# Finally went fishing!!!



## BassAddict (Aug 30, 2008)

I havent had much time to fish lately because of variouse worm projects, but I did sneak out today for an hour or so after Joe woke me up to bring a net down to the creek #-o (Seams he caught a nice cat on his croppie rod, but lost it before i even got dressed). Any how because i was already up I figured Id grabbed some of our 6" sticks in Smoked salt & Pepper w/blue flake and head down to the creek anyway. Here is what we caught after only about an hour:




Normally I wouldnt of kept creek bass but the guy next door wanted them..............


----------



## dedawg1149 (Aug 30, 2008)

congrats nice bass =D>


----------



## slim357 (Aug 30, 2008)

=D> Glad to hear you got away from the pourin pan and to the water


----------



## Jim (Aug 30, 2008)

Nice BA! Getting some big ones now! :beer:


----------



## browndog (Aug 30, 2008)

very nice! it does the soul good even for an hour or two.


----------



## shamoo (Aug 30, 2008)

Those are some nice bass Mr. BassAddict, too bad you wont be able to catch them again, [-X , You,ve come along way in your business my friend, keep up the good work.


----------



## Waterwings (Aug 30, 2008)

Good catchin', BA! 8)


----------



## kentuckybassman (Aug 30, 2008)

BA I read your other post first about the color,then I see the results of that new color and now I DEFINATELY want a few!!! [-o< Good job on the fish my friend =D>


----------



## Captain Ahab (Aug 31, 2008)

BassAddict said:


> Here is what *we* caught after only about an hour:


Nice Bass there Shinerman, now what did Bass Addict catch????????

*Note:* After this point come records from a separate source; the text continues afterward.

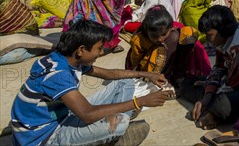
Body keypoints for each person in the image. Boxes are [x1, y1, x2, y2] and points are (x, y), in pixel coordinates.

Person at [10, 19, 174, 146]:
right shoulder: (57, 75)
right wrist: (140, 102)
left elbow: (110, 74)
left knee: (125, 82)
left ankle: (116, 120)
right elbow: (87, 114)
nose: (102, 52)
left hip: (62, 116)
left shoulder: (68, 59)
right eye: (99, 48)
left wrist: (146, 74)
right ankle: (113, 133)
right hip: (44, 138)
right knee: (120, 123)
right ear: (81, 50)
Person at [188, 6, 239, 130]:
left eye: (209, 35)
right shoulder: (222, 40)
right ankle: (211, 107)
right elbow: (219, 68)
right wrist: (208, 93)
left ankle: (214, 112)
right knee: (190, 82)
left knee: (223, 105)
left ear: (223, 31)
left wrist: (207, 95)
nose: (208, 41)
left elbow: (231, 84)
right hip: (230, 78)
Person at [126, 5, 211, 85]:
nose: (159, 39)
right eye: (154, 36)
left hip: (171, 65)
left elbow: (198, 50)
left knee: (184, 37)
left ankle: (176, 75)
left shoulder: (175, 30)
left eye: (163, 35)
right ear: (146, 31)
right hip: (147, 69)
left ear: (171, 28)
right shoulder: (140, 39)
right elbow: (134, 61)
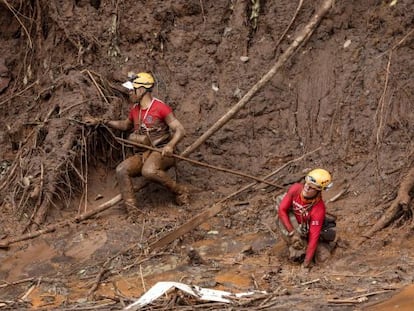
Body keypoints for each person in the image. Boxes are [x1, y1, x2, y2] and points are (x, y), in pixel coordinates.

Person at [85, 71, 189, 216]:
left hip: (161, 152)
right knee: (122, 169)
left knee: (148, 171)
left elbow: (180, 130)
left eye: (132, 89)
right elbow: (125, 125)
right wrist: (102, 122)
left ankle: (180, 191)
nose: (129, 93)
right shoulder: (135, 110)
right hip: (142, 153)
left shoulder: (160, 107)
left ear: (141, 90)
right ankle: (133, 212)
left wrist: (170, 145)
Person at [276, 168, 336, 269]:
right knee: (280, 211)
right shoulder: (296, 188)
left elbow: (313, 238)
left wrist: (306, 264)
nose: (306, 188)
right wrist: (292, 233)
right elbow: (282, 210)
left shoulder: (318, 209)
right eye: (307, 184)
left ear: (318, 191)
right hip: (296, 224)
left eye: (312, 187)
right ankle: (295, 245)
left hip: (309, 230)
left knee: (322, 257)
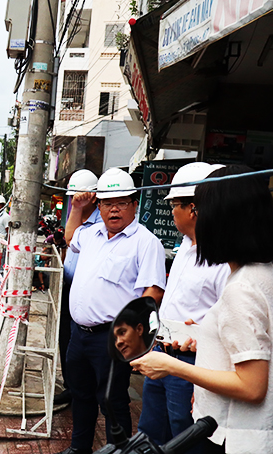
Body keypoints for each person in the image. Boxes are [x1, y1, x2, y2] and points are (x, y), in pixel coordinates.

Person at [131, 165, 273, 454]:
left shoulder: (242, 288)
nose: (196, 217)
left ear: (223, 219)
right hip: (263, 432)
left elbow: (252, 387)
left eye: (199, 208)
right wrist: (205, 337)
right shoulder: (270, 269)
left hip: (235, 437)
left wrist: (171, 366)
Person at [59, 167, 166, 454]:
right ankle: (78, 448)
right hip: (79, 334)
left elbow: (153, 293)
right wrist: (77, 208)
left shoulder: (145, 243)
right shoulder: (91, 234)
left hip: (113, 337)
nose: (114, 209)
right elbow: (70, 237)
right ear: (100, 206)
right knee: (81, 395)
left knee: (113, 401)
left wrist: (133, 338)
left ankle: (118, 451)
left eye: (121, 202)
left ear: (134, 204)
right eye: (107, 203)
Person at [137, 163, 231, 451]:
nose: (171, 212)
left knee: (186, 437)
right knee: (152, 433)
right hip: (164, 353)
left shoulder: (225, 258)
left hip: (194, 365)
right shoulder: (186, 247)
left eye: (175, 205)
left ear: (194, 208)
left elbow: (229, 324)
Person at [54, 170, 102, 405]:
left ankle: (82, 389)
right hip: (68, 287)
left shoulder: (100, 224)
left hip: (84, 291)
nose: (74, 202)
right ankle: (70, 386)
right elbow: (68, 239)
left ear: (93, 197)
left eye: (78, 197)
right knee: (65, 338)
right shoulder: (77, 217)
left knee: (78, 340)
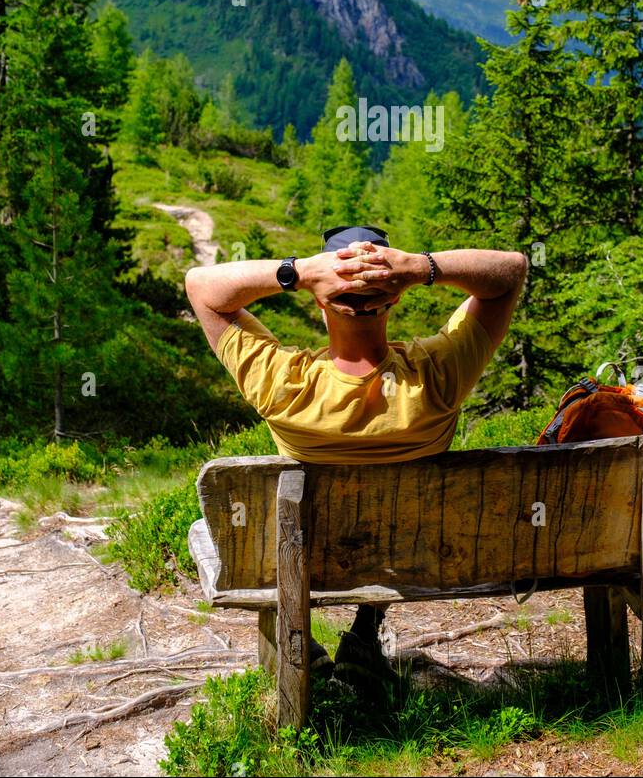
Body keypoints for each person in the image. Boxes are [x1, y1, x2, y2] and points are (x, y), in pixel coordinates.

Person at [185, 224, 527, 689]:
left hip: (301, 559)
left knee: (259, 530)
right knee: (392, 520)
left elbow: (201, 286)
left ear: (320, 303)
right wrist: (416, 267)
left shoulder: (281, 385)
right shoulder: (439, 378)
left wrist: (298, 272)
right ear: (395, 298)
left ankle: (295, 646)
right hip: (416, 558)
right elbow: (510, 271)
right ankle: (365, 631)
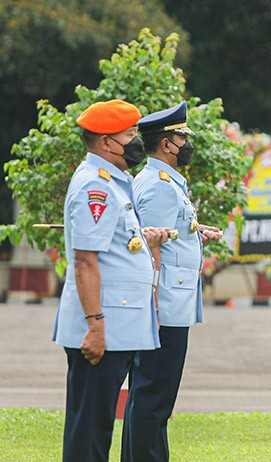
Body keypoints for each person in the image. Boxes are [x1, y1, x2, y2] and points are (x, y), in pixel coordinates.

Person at [53, 100, 168, 462]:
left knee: (97, 426)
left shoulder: (116, 182)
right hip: (103, 327)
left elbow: (116, 248)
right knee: (90, 431)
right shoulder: (95, 187)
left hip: (118, 326)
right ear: (106, 142)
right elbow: (85, 261)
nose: (137, 140)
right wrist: (96, 326)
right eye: (130, 134)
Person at [124, 101, 221, 461]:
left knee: (149, 396)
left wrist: (196, 232)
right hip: (163, 308)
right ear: (168, 143)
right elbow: (149, 248)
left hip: (164, 305)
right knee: (153, 397)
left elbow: (165, 234)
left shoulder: (158, 181)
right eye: (182, 137)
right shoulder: (161, 186)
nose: (187, 144)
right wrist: (152, 309)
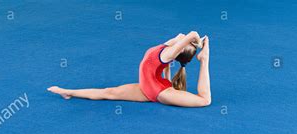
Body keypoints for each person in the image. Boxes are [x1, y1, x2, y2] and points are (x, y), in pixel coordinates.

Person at [47, 31, 211, 107]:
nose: (181, 39)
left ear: (180, 50)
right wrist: (193, 43)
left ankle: (204, 60)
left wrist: (200, 43)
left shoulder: (168, 53)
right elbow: (182, 36)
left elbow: (191, 34)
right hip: (148, 87)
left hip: (160, 92)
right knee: (108, 92)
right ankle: (68, 91)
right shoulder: (168, 46)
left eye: (185, 44)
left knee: (205, 100)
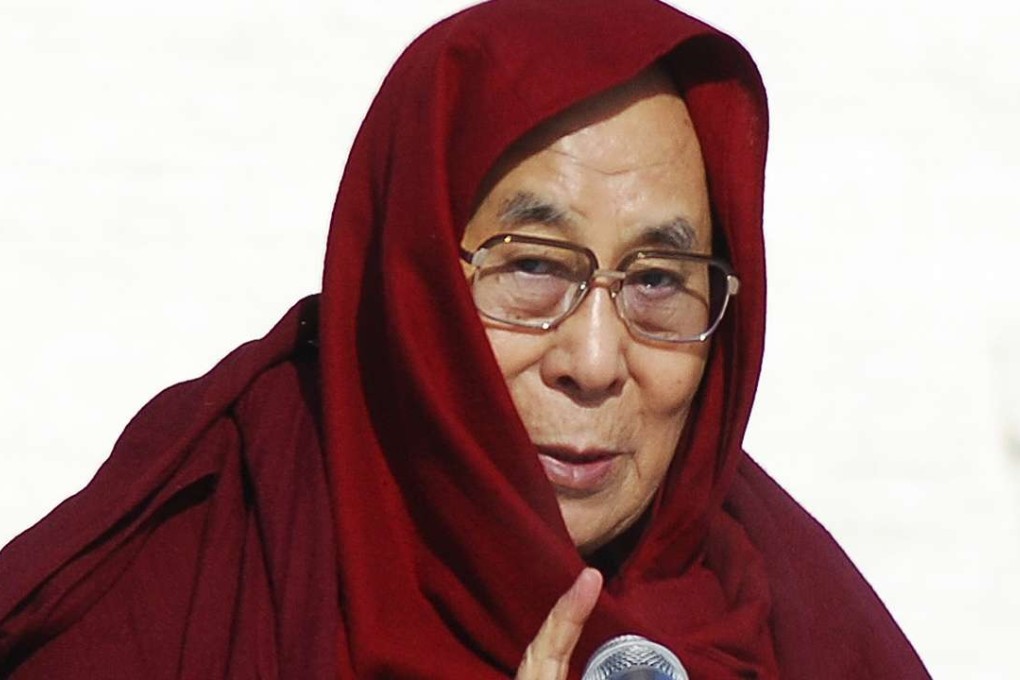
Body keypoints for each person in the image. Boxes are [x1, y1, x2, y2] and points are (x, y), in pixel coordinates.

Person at [0, 0, 930, 677]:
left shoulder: (787, 617)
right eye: (531, 267)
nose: (596, 363)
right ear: (411, 287)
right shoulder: (186, 588)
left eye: (656, 282)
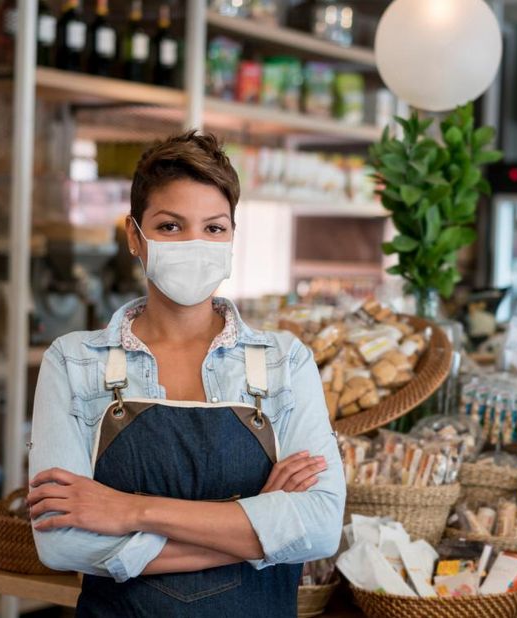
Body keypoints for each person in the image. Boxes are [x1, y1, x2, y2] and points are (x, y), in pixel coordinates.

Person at [26, 131, 345, 617]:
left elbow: (319, 527)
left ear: (232, 237)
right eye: (171, 227)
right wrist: (259, 531)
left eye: (214, 228)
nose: (195, 243)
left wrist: (130, 510)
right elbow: (61, 541)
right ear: (135, 237)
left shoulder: (283, 361)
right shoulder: (74, 362)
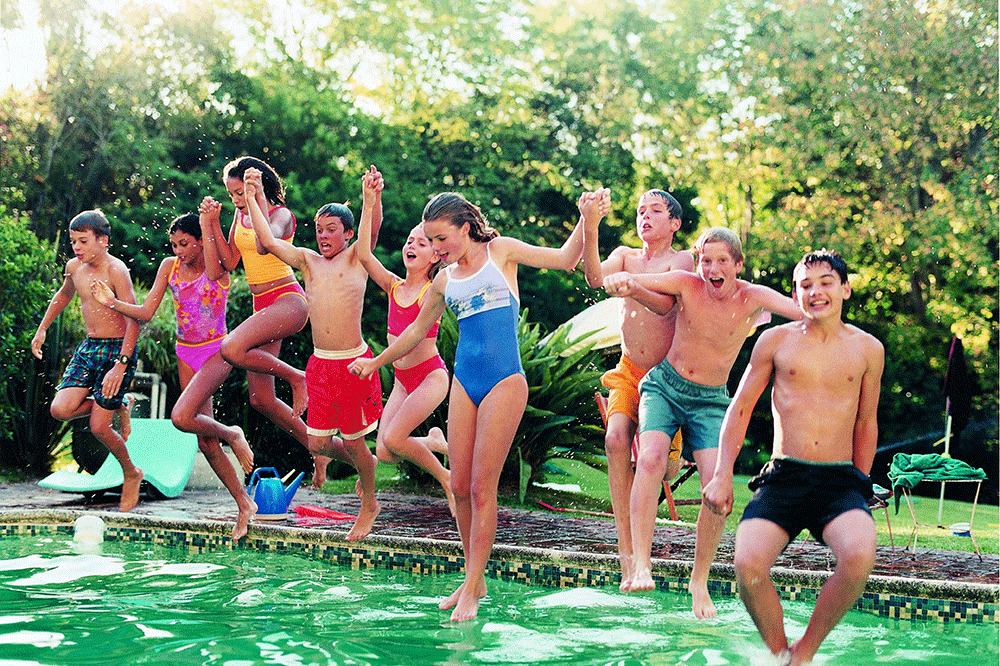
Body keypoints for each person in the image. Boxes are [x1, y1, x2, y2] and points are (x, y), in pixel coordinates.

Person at [349, 188, 603, 622]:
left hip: (505, 381)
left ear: (466, 228)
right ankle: (474, 576)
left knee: (483, 489)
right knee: (461, 488)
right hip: (465, 382)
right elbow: (414, 332)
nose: (436, 248)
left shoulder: (501, 253)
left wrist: (588, 220)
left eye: (442, 238)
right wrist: (376, 362)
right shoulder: (445, 280)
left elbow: (565, 258)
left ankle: (470, 589)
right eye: (430, 240)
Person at [602, 226, 803, 618]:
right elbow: (639, 280)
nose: (711, 268)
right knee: (650, 459)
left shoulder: (751, 297)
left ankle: (699, 580)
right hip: (664, 387)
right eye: (705, 260)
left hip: (710, 403)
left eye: (721, 262)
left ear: (738, 265)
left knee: (717, 493)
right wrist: (622, 279)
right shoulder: (686, 284)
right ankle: (641, 562)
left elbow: (800, 311)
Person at [703, 250, 883, 666]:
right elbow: (741, 407)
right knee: (747, 565)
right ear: (795, 292)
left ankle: (804, 654)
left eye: (825, 282)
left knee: (859, 556)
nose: (815, 292)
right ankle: (778, 652)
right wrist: (721, 474)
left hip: (839, 482)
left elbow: (866, 423)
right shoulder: (775, 341)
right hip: (784, 477)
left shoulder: (868, 349)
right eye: (805, 285)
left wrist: (863, 482)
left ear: (845, 289)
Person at [90, 210, 258, 539]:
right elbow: (147, 312)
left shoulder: (217, 268)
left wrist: (212, 221)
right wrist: (112, 303)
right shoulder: (169, 267)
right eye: (174, 244)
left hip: (216, 351)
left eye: (184, 244)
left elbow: (215, 262)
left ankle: (234, 434)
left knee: (181, 417)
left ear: (200, 242)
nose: (178, 250)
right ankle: (244, 504)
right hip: (185, 351)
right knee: (205, 442)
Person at [242, 164, 384, 542]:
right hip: (321, 364)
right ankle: (366, 468)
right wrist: (256, 198)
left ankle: (369, 502)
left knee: (353, 439)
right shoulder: (307, 261)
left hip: (353, 362)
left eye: (331, 230)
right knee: (317, 443)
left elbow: (371, 230)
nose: (323, 236)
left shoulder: (358, 258)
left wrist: (372, 197)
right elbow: (270, 243)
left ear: (348, 234)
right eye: (319, 230)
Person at [200, 156, 345, 488]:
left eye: (240, 192)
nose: (236, 200)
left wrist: (254, 200)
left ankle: (298, 378)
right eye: (232, 194)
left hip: (287, 300)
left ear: (258, 186)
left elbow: (266, 246)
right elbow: (222, 266)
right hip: (261, 305)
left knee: (231, 347)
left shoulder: (281, 216)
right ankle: (321, 448)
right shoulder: (239, 216)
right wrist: (210, 224)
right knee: (261, 400)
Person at [581, 188, 693, 589]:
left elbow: (666, 304)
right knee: (614, 440)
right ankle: (627, 554)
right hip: (630, 370)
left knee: (660, 465)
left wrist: (632, 286)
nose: (644, 217)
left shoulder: (683, 261)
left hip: (667, 376)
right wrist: (590, 224)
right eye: (640, 211)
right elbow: (595, 276)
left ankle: (669, 457)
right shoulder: (625, 256)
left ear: (674, 223)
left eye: (656, 211)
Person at [355, 170, 454, 515]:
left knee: (395, 440)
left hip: (430, 377)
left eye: (422, 242)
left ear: (436, 256)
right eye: (410, 240)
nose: (412, 245)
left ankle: (445, 478)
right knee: (383, 452)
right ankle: (433, 443)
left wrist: (375, 362)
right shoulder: (394, 286)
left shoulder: (435, 288)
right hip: (402, 380)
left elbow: (412, 340)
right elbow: (364, 253)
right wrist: (370, 201)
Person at [30, 210, 143, 512]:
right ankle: (117, 403)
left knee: (99, 428)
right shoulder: (74, 267)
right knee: (60, 409)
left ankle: (131, 473)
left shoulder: (116, 270)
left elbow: (134, 319)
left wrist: (121, 364)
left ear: (103, 241)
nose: (76, 248)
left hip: (117, 350)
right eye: (73, 242)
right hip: (89, 347)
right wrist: (42, 329)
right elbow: (64, 295)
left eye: (82, 241)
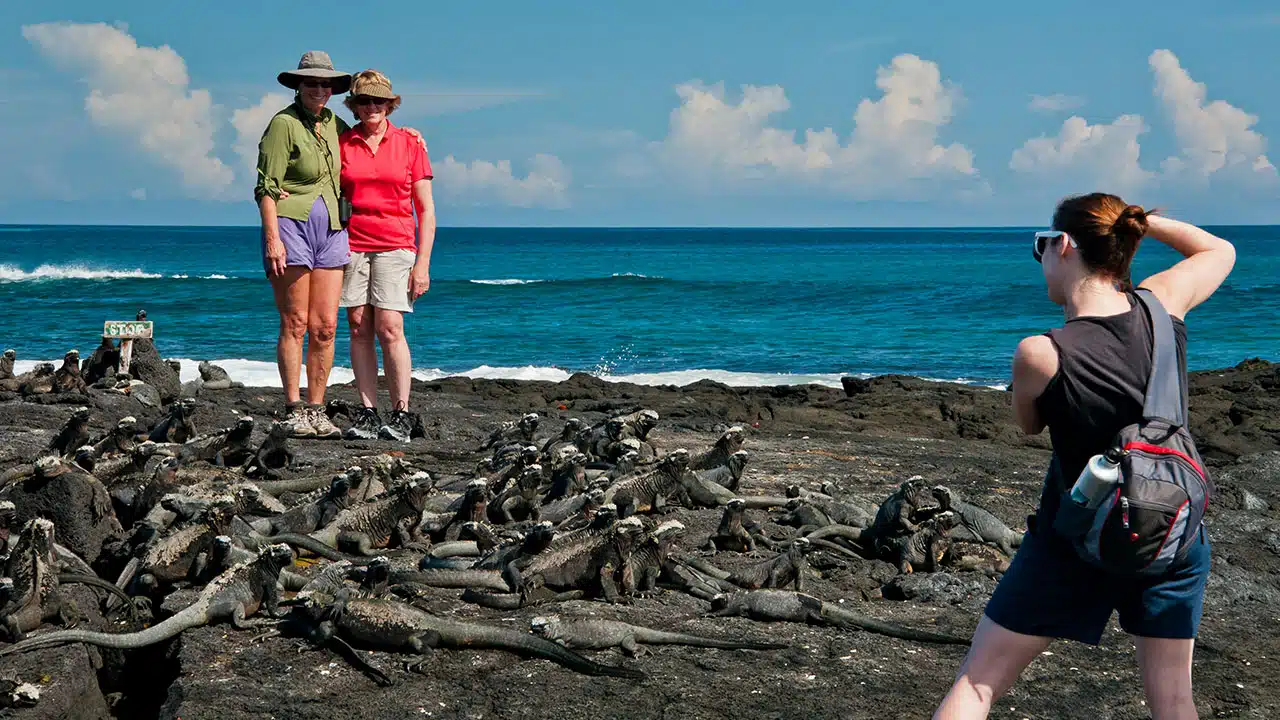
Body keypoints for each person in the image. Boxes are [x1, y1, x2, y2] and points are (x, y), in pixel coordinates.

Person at [933, 193, 1236, 720]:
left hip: (1070, 538)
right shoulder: (1162, 304)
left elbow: (1028, 426)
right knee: (1173, 702)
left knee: (979, 684)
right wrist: (1143, 225)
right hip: (1169, 533)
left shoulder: (1042, 351)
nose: (1041, 259)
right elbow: (1220, 250)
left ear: (1065, 246)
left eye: (1042, 246)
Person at [253, 50, 353, 439]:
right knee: (295, 322)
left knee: (325, 326)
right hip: (290, 226)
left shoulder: (335, 124)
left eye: (325, 83)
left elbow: (364, 142)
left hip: (332, 227)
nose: (319, 89)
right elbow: (265, 187)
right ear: (298, 85)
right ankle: (294, 407)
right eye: (311, 82)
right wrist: (272, 238)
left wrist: (405, 134)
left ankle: (317, 408)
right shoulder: (282, 124)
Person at [336, 70, 436, 442]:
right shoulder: (343, 143)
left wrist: (422, 263)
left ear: (390, 104)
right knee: (359, 326)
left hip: (396, 245)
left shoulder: (410, 144)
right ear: (355, 105)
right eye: (364, 101)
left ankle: (401, 413)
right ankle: (366, 412)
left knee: (390, 327)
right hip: (352, 245)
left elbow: (425, 209)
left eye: (379, 101)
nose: (371, 107)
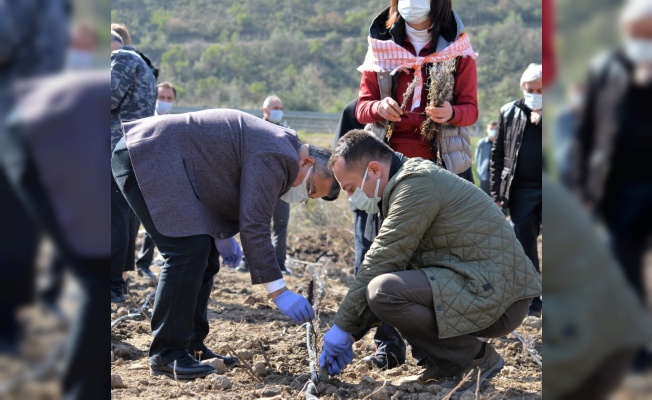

just joking, awesome job Bass Add, _*you have come a long way baby*_


----------



## shamoo (Aug 31, 2008)

:LOL2: :LMFAO: :roflmao: :LOL22: you guys crack me up.


----------



## BassAddict (Aug 31, 2008)

Captain Ahab said:


> BassAddict said:
> 
> 
> > Here is what *we* caught after only about an hour:
> ...



I caught the medium one and dont you have a new baby or something to take care of.............................................


----------